Multimodal Annotation

Layers supports annotation across text, audio, video, image, and paged documents through a single schema. The mechanism is the polymorphic anchor type: the same annotation record works across modalities by switching the anchor kind. This guide explains how anchoring, expressions, and media records work together for multimodal annotation.

The Polymorphic Anchor

Every annotation attaches to source data through an anchor. The anchor's kind field determines the modality:

Anchor Kind	Modality	Value
`textSpan`	Text	`{byteStart, byteEnd}` UTF-8 byte offsets
`tokenRef`	Text	Single token identifier
`tokenRefSequence`	Text	Ordered sequence of token references
`temporalSpan`	Audio/Video	`{start, ending}` time in milliseconds
`spatioTemporalAnchor`	Video	Keyframe-based bounding boxes over time
`pageAnchor`	Paged documents	`{page, x, y, width, height}`
`externalTarget`	Web/External	URL or resource identifier

The same pub.layers.annotation.defs#annotation record type is used regardless of modality. A POS tag on a text token and a label on a video region differ only in their anchor kind.

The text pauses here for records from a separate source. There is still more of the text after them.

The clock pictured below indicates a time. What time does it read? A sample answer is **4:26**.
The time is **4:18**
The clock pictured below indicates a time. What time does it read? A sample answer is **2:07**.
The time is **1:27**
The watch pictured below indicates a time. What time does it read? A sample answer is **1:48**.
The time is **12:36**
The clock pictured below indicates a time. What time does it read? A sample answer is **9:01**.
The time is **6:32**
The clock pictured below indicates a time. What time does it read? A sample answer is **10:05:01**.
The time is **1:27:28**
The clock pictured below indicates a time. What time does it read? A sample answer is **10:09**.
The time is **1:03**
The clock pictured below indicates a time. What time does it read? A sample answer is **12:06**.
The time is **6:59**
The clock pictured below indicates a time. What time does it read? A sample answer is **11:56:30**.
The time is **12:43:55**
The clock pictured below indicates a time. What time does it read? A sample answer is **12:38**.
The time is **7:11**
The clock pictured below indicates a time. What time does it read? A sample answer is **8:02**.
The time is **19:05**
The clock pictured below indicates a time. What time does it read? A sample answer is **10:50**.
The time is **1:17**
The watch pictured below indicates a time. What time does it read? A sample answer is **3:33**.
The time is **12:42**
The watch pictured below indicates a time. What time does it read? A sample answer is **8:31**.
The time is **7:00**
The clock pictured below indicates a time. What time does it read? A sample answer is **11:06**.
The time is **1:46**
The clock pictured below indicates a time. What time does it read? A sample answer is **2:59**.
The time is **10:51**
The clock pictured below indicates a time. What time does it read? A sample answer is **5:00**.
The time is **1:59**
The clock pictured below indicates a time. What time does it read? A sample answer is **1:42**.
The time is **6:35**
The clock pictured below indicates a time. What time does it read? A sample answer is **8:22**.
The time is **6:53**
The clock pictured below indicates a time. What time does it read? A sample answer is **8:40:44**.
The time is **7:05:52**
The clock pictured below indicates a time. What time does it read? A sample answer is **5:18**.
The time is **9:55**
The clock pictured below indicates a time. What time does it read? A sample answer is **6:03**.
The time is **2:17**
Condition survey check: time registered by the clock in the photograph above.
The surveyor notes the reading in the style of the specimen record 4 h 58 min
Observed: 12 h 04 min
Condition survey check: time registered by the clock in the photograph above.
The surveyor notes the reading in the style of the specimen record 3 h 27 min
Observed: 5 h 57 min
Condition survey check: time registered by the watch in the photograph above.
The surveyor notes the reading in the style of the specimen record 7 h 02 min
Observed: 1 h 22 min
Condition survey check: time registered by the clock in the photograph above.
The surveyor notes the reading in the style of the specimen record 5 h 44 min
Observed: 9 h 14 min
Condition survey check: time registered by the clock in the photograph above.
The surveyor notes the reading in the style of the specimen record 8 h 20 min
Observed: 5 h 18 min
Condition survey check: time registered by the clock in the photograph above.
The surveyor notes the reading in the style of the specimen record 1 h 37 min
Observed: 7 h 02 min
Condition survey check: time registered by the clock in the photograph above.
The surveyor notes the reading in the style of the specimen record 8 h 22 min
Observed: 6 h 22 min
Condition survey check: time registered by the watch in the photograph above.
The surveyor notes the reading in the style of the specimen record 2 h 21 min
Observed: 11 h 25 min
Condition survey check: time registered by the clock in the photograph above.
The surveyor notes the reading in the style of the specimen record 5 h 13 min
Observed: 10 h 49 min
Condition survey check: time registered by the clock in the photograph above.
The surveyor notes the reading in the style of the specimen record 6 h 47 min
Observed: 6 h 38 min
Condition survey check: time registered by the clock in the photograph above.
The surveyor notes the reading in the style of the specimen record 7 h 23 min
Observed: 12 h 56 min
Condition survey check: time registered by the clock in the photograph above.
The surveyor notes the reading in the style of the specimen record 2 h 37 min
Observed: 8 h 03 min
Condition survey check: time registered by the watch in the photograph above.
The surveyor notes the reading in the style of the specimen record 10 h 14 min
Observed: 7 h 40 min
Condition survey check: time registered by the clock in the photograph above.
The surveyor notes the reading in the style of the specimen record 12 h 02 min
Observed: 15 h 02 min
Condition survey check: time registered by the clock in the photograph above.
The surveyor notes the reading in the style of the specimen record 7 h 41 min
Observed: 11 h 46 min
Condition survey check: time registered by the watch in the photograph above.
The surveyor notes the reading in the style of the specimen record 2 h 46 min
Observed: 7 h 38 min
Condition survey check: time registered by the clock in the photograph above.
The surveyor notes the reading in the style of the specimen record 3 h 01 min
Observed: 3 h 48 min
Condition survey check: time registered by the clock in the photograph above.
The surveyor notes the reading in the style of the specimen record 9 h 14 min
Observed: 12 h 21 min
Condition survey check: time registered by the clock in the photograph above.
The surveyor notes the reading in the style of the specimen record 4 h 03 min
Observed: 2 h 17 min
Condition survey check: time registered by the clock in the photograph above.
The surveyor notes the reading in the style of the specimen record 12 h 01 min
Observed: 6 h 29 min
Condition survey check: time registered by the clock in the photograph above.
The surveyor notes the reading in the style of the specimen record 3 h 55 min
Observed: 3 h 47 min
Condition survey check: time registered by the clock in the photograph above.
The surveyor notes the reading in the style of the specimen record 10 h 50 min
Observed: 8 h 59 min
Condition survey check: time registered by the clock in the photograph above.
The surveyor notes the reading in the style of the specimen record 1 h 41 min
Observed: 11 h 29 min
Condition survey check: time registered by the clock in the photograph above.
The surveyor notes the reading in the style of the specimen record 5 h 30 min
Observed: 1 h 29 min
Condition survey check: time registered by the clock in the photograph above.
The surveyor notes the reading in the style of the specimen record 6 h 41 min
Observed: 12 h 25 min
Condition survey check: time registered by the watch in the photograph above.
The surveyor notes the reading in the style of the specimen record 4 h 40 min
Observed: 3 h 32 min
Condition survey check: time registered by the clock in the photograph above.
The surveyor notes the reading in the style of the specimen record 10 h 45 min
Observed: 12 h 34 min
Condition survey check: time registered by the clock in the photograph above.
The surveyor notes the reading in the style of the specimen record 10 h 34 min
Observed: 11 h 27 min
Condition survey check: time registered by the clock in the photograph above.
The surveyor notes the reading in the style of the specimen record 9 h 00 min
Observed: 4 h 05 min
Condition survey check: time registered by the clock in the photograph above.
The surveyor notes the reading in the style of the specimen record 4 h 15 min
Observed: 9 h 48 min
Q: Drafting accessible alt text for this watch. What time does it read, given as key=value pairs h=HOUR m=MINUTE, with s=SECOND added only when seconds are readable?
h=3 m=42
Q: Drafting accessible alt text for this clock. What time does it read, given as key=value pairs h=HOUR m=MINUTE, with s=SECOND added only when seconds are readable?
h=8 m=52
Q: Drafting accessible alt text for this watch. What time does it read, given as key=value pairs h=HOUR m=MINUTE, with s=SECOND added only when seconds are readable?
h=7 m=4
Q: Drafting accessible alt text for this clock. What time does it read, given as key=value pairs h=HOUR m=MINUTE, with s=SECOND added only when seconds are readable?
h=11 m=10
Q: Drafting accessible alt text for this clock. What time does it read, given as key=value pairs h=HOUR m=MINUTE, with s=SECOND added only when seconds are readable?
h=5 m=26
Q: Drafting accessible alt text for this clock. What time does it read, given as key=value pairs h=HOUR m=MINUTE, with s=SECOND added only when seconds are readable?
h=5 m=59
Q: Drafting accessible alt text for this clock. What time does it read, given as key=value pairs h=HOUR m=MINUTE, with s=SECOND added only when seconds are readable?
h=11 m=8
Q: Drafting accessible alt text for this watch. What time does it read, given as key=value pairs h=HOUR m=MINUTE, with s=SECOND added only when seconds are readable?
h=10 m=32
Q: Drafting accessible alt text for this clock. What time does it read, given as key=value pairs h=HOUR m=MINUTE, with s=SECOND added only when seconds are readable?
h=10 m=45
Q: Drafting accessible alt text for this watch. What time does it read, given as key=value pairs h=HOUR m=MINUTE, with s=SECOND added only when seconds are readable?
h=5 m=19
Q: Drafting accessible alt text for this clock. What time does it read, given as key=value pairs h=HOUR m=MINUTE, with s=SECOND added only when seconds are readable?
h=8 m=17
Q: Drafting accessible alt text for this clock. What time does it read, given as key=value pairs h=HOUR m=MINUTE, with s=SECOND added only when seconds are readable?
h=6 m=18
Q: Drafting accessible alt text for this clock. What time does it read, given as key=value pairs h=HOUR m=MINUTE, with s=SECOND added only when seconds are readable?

Expressions Across Modalities

Expressions are recursive containers for linguistic units. The kind field indicates the modality:

Text: document → section → paragraph → sentence → word → morpheme

Audio: recording → turn → utterance → word

Video: video → turn → utterance → word

Multimodal: multimodal → any combination of text, audio, and video sub-expressions

Each expression can reference its parent via parentRef and specify how it attaches to the parent through anchor. A word expression within a recording uses a temporalSpan anchor to indicate its time range.

Media Records

Media records (pub.layers.media.media) store technical metadata about source files. An expression references its media via the mediaRef field.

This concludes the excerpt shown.